In this study, a qPCR-based index (DI) was employed to evaluate intestinal dysbiosis in dogs with iPLE. This quantitative assay is characterized by several advantages compared to sequencing techniques, including higher reproducibility, shorter analysis times, lower cost, and accessibility (AlShawaqfeh et al., 2017; Sung et al., 2023a; Sung et al., 2023b).
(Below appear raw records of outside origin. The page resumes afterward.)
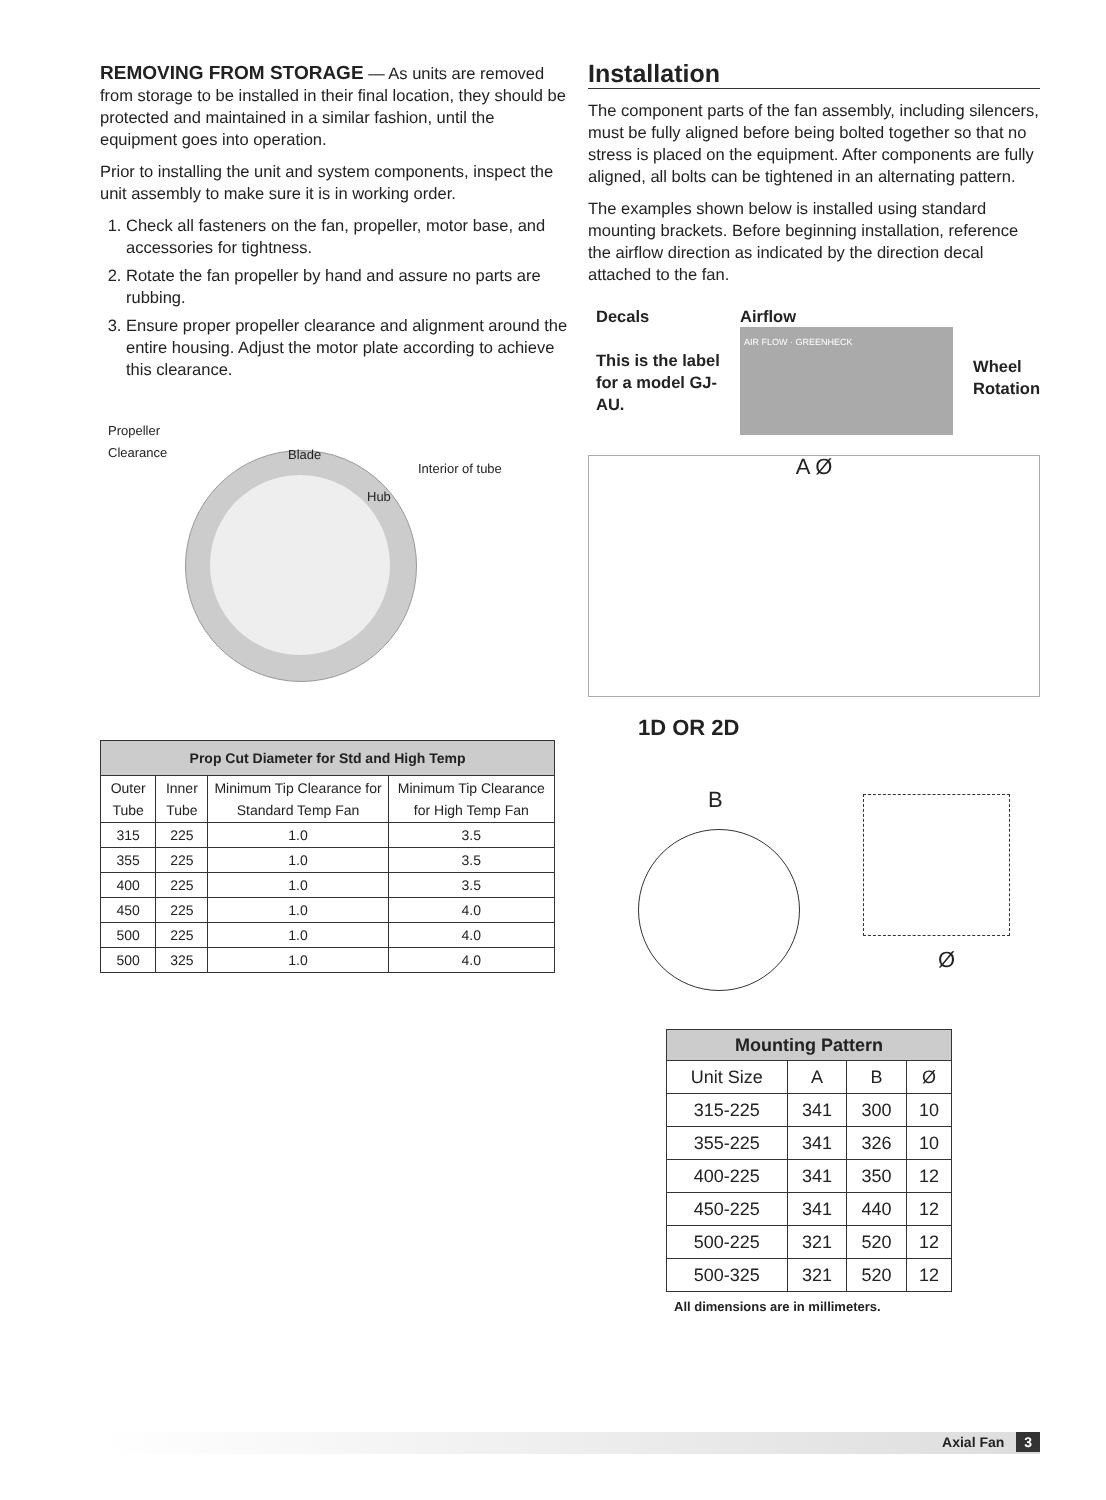REMOVING FROM STORAGE — As units are removed from storage to be installed in their final location, they should be protected and maintained in a similar fashion, until the equipment goes into operation.
Prior to installing the unit and system components, inspect the unit assembly to make sure it is in working order.
1. Check all fasteners on the fan, propeller, motor base, and accessories for tightness.
2. Rotate the fan propeller by hand and assure no parts are rubbing.
3. Ensure proper propeller clearance and alignment around the entire housing. Adjust the motor plate according to achieve this clearance.
Propeller
Clearance
Blade
Interior of tube
Hub
| Prop Cut Diameter for Std and High Temp | | | |
| --- | --- | --- | --- |
| Outer Tube | Inner Tube | Minimum Tip Clearance for Standard Temp Fan | Minimum Tip Clearance for High Temp Fan |
| 315 | 225 | 1.0 | 3.5 |
| 355 | 225 | 1.0 | 3.5 |
| 400 | 225 | 1.0 | 3.5 |
| 450 | 225 | 1.0 | 4.0 |
| 500 | 225 | 1.0 | 4.0 |
| 500 | 325 | 1.0 | 4.0 |
Installation
The component parts of the fan assembly, including silencers, must be fully aligned before being bolted together so that no stress is placed on the equipment. After components are fully aligned, all bolts can be tightened in an alternating pattern.
The examples shown below is installed using standard mounting brackets. Before beginning installation, reference the airflow direction as indicated by the direction decal attached to the fan.
Decals
This is the label for a model GJ-AU.
Airflow
AIR FLOW · GREENHECK
Wheel
Rotation
A Ø
1D OR 2D
B
Ø
| Mounting Pattern | | | |
| --- | --- | --- | --- |
| Unit Size | A | B | Ø |
| 315-225 | 341 | 300 | 10 |
| 355-225 | 341 | 326 | 10 |
| 400-225 | 341 | 350 | 12 |
| 450-225 | 341 | 440 | 12 |
| 500-225 | 321 | 520 | 12 |
| 500-325 | 321 | 520 | 12 |
All dimensions are in millimeters.
Axial Fan 3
As expected, the median DI value was higher in dogs with iPLE compared to healthy dogs. However, 34.2% of dogs with iPLE had a normal DI value. This result might suggest that dysbiosis is a component of a more intricate pathogenetic process, but it is not a consistent finding in dogs with chronic intestinal inflammation, as also found elsewhere (AlShawaqfeh et al., 2017; Galler et al., 2022b). On the contrary, 29% of dogs with iPLE showed DI values > 2, that are indicative of severe dysbiosis and major shifts in the intestinal microbiome. This degree of dysbiosis is frequently observed both in case of severe gastrointestinal dysfunction and mucosal damage, and following antibiotic administration (Pilla and Suchodolski, 2020; Suchodolski et al., 2009; Pilla et al., 2020). Moreover, the effects of antibiotics on the microbiome last for several weeks and slowly decrease in the absence of chronic and persistent gastrointestinal disease in a subset of dogs (Stavroulaki et al., 2023). In this study, severe dysbiosis is presumed to be a consequence of the gastrointestinal mucosal damage and dysfunction, since iPLE dogs that received antibiotics in the 3 months prior to the admission were not enrolled. As expected, C. hiranonis abundance was significantly decreased in dogs with iPLE (AlShawaqfeh et al., 2017; Blake et al., 2019; Galler et al., 2022b) compared to the control group, and 26% of dogs with iPLE showed C. hiranonis abundance below the lower reference interval.